What is expected: Reproduce the text of every record below line for line, without changing anything. Leave the pictures out of your answer.

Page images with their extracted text
☆ ☆ ☆ ☆ ☆ ☆ ☆

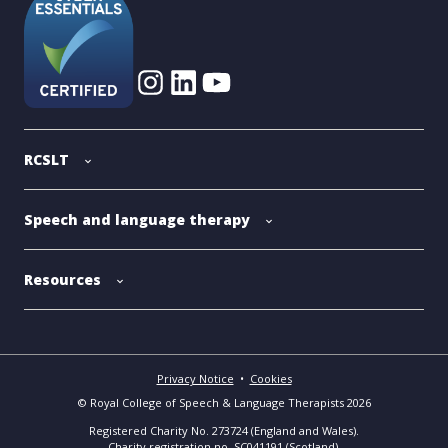
RCSLT
Speech and language therapy
Resources
Privacy Notice
•
Cookies
© Royal College of Speech & Language Therapists 2026
Registered Charity No. 273724 (England and Wales).
Charity registration no. SC041191 (Scotland).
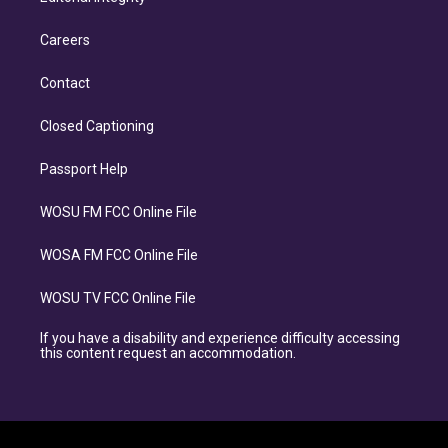
Careers
Contact
Closed Captioning
Passport Help
WOSU FM FCC Online File
WOSA FM FCC Online File
WOSU TV FCC Online File
If you have a disability and experience difficulty accessing
this content request an accommodation.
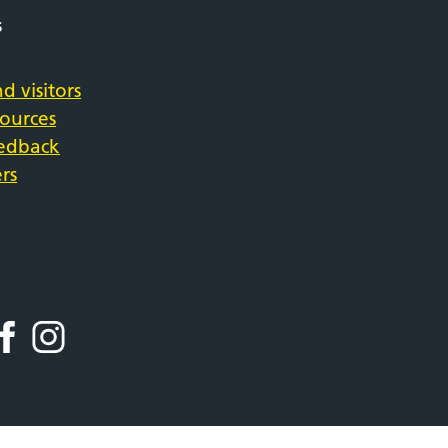
s
d visitors
sources
eedback
rs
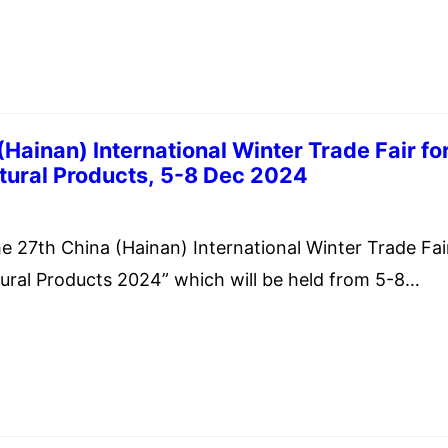
f Commerce & Industry, Government of India is
 Edition of the International Engineering Sourcing S
Hainan) International Winter Trade Fair fo
Tropical Agricultural Products, 5-8 Dec 2024
ember 20, 2024
 27th China (Hainan) International Winter Trade Fai
ltural Products 2024” which will be held from 5-8
Hainan International Convention and Exhibition Cent
public of China.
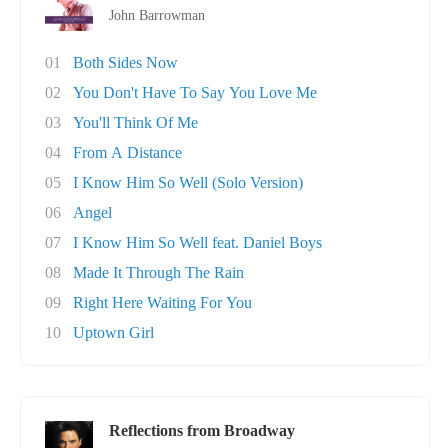
John Barrowman
01
Both Sides Now
02
You Don't Have To Say You Love Me
03
You'll Think Of Me
04
From A Distance
05
I Know Him So Well (Solo Version)
06
Angel
07
I Know Him So Well feat. Daniel Boys
08
Made It Through The Rain
09
Right Here Waiting For You
10
Uptown Girl
Reflections from Broadway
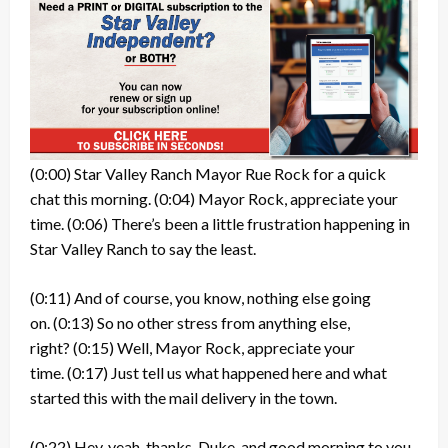
(0:00)
Star Valley Ranch Mayor Rue Rock for a quick
chat this morning.
(0:04)
Mayor Rock, appreciate your
time.
(0:06)
There’s been a little frustration happening in
Star Valley Ranch to say the least.
(0:11)
And of course, you know, nothing else going
on.
(0:13)
So no other stress from anything else,
right?
(0:15)
Well, Mayor Rock, appreciate your
time.
(0:17)
Just tell us what happened here and what
started this with the mail delivery in the town.
(0:22)
Hey, yeah, thanks, Duke, and good morning to you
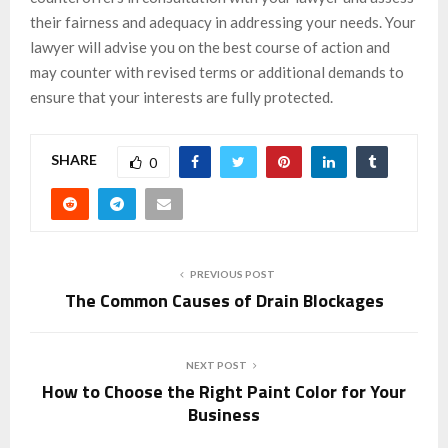
their fairness and adequacy in addressing your needs. Your
lawyer will advise you on the best course of action and
may counter with revised terms or additional demands to
ensure that your interests are fully protected.
SHARE
0
PREVIOUS POST
The Common Causes of Drain Blockages
NEXT POST
How to Choose the Right Paint Color for Your
Business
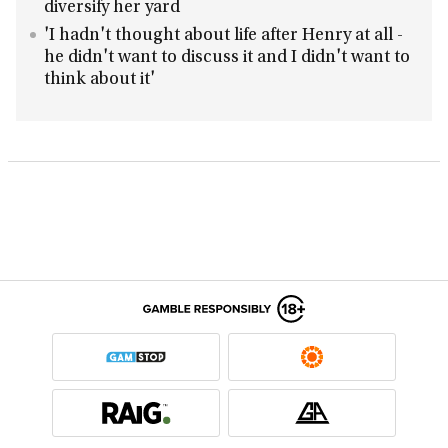
diversify her yard
'I hadn't thought about life after Henry at all -
he didn't want to discuss it and I didn't want to
think about it'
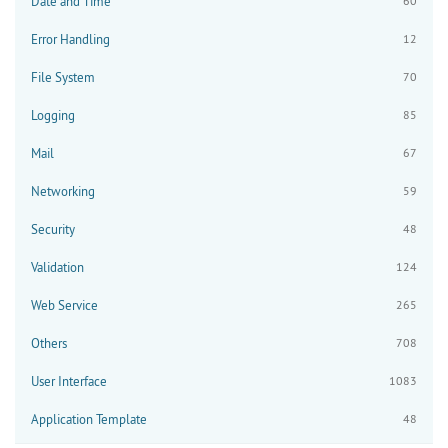
Date and Time
60
Error Handling
12
File System
70
Logging
85
Mail
67
Networking
59
Security
48
Validation
124
Web Service
265
Others
708
User Interface
1083
Application Template
48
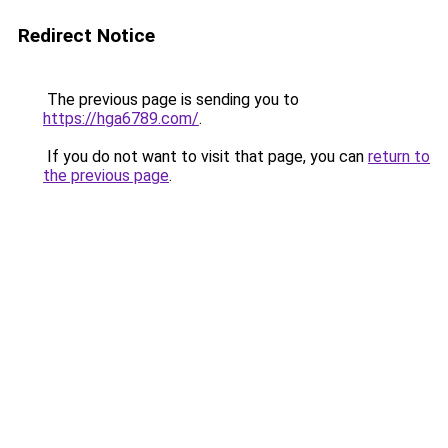
Redirect Notice
The previous page is sending you to
https://hga6789.com/
.
If you do not want to visit that page, you can
return to
the previous page
.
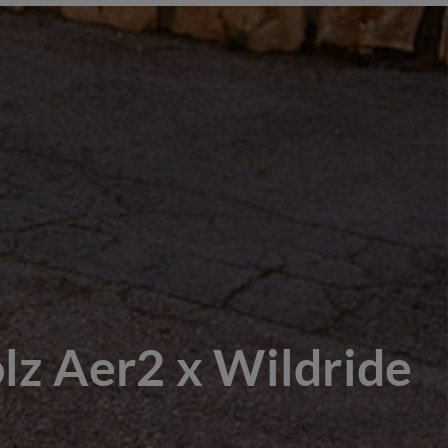
lz Aer2 x Wildride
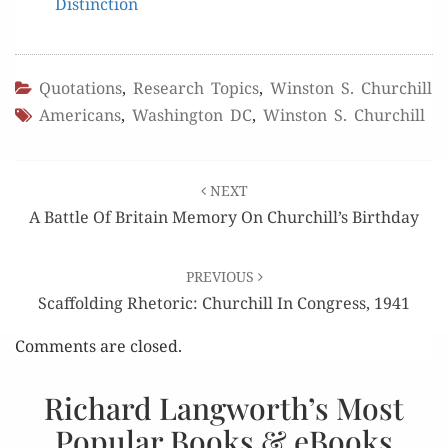
Distinction
Quotations
,
Research Topics
,
Winston S. Churchill
Americans
,
Washington DC
,
Winston S. Churchill
Post
NEXT
navigation
A Battle Of Britain Memory On Churchill’s Birthday
PREVIOUS
Scaffolding Rhetoric: Churchill In Congress, 1941
Comments are closed.
Richard Langworth’s Most
Popular Books & eBooks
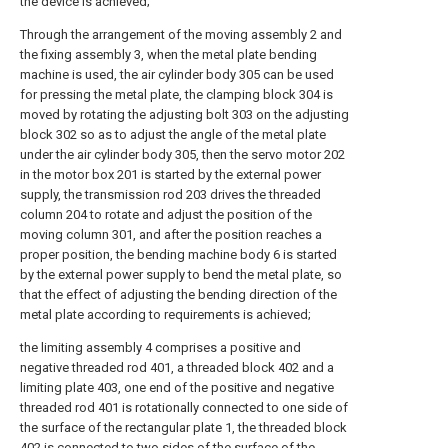
the device is achieved;
Through the arrangement of the moving assembly 2 and
the fixing assembly 3, when the metal plate bending
machine is used, the air cylinder body 305 can be used
for pressing the metal plate, the clamping block 304 is
moved by rotating the adjusting bolt 303 on the adjusting
block 302 so as to adjust the angle of the metal plate
under the air cylinder body 305, then the servo motor 202
in the motor box 201 is started by the external power
supply, the transmission rod 203 drives the threaded
column 204 to rotate and adjust the position of the
moving column 301, and after the position reaches a
proper position, the bending machine body 6 is started
by the external power supply to bend the metal plate, so
that the effect of adjusting the bending direction of the
metal plate according to requirements is achieved;
the limiting assembly 4 comprises a positive and
negative threaded rod 401, a threaded block 402 and a
limiting plate 403, one end of the positive and negative
threaded rod 401 is rotationally connected to one side of
the surface of the rectangular plate 1, the threaded block
402 is connected to two sides of the surface of the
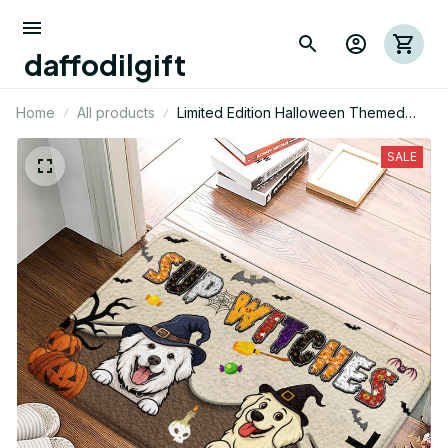
daffodilgift
Home
All products
Limited Edition Halloween Themed
Great Pyrenees Superior Door Mat 01
SALE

☆ ☆ ☆ ☆ ☆ ☆ ☆

Task result:
RCSLT
Speech and language therapy
Resources
Privacy Notice
•
Cookies
© Royal College of Speech & Language Therapists 2026
Registered Charity No. 273724 (England and Wales).
Charity registration no. SC041191 (Scotland).
Careers
Contact
Closed Captioning
Passport Help
WOSU FM FCC Online File
WOSA FM FCC Online File
WOSU TV FCC Online File
If you have a disability and experience difficulty accessing
this content request an accommodation.
s
d visitors
sources
eedback
rs
f Commerce & Industry, Government of India is
 Edition of the International Engineering Sourcing S
Hainan) International Winter Trade Fair fo
Tropical Agricultural Products, 5-8 Dec 2024
ember 20, 2024
 27th China (Hainan) International Winter Trade Fai
ltural Products 2024” which will be held from 5-8
Hainan International Convention and Exhibition Cent
public of China.
John Barrowman
01
Both Sides Now
02
You Don't Have To Say You Love Me
03
You'll Think Of Me
04
From A Distance
05
I Know Him So Well (Solo Version)
06
Angel
07
I Know Him So Well feat. Daniel Boys
08
Made It Through The Rain
09
Right Here Waiting For You
10
Uptown Girl
Reflections from Broadway
(0:00)
Star Valley Ranch Mayor Rue Rock for a quick
chat this morning.
(0:04)
Mayor Rock, appreciate your
time.
(0:06)
There’s been a little frustration happening in
Star Valley Ranch to say the least.
(0:11)
And of course, you know, nothing else going
on.
(0:13)
So no other stress from anything else,
right?
(0:15)
Well, Mayor Rock, appreciate your
time.
(0:17)
Just tell us what happened here and what
started this with the mail delivery in the town.
(0:22)
Hey, yeah, thanks, Duke, and good morning to you
their fairness and adequacy in addressing your needs. Your
lawyer will advise you on the best course of action and
may counter with revised terms or additional demands to
ensure that your interests are fully protected.
SHARE
0
PREVIOUS POST
The Common Causes of Drain Blockages
NEXT POST
How to Choose the Right Paint Color for Your
Business
diversify her yard
'I hadn't thought about life after Henry at all -
he didn't want to discuss it and I didn't want to
think about it'
Date and Time
60
Error Handling
12
File System
70
Logging
85
Mail
67
Networking
59
Security
48
Validation
124
Web Service
265
Others
708
User Interface
1083
Application Template
48
Redirect Notice
The previous page is sending you to
https://hga6789.com/
.
If you do not want to visit that page, you can
return to
the previous page
.
lz Aer2 x Wildride
Distinction
Quotations
,
Research Topics
,
Winston S. Churchill
Americans
,
Washington DC
,
Winston S. Churchill
Post
NEXT
navigation
A Battle Of Britain Memory On Churchill’s Birthday
PREVIOUS
Scaffolding Rhetoric: Churchill In Congress, 1941
Comments are closed.
Richard Langworth’s Most
Popular Books & eBooks
the device is achieved;
Through the arrangement of the moving assembly 2 and
the fixing assembly 3, when the metal plate bending
machine is used, the air cylinder body 305 can be used
for pressing the metal plate, the clamping block 304 is
moved by rotating the adjusting bolt 303 on the adjusting
block 302 so as to adjust the angle of the metal plate
under the air cylinder body 305, then the servo motor 202
in the motor box 201 is started by the external power
supply, the transmission rod 203 drives the threaded
column 204 to rotate and adjust the position of the
moving column 301, and after the position reaches a
proper position, the bending machine body 6 is started
by the external power supply to bend the metal plate, so
that the effect of adjusting the bending direction of the
metal plate according to requirements is achieved;
the limiting assembly 4 comprises a positive and
negative threaded rod 401, a threaded block 402 and a
limiting plate 403, one end of the positive and negative
threaded rod 401 is rotationally connected to one side of
the surface of the rectangular plate 1, the threaded block
402 is connected to two sides of the surface of the
daffodilgift
Home
All products
Limited Edition Halloween Themed
Great Pyrenees Superior Door Mat 01
SALE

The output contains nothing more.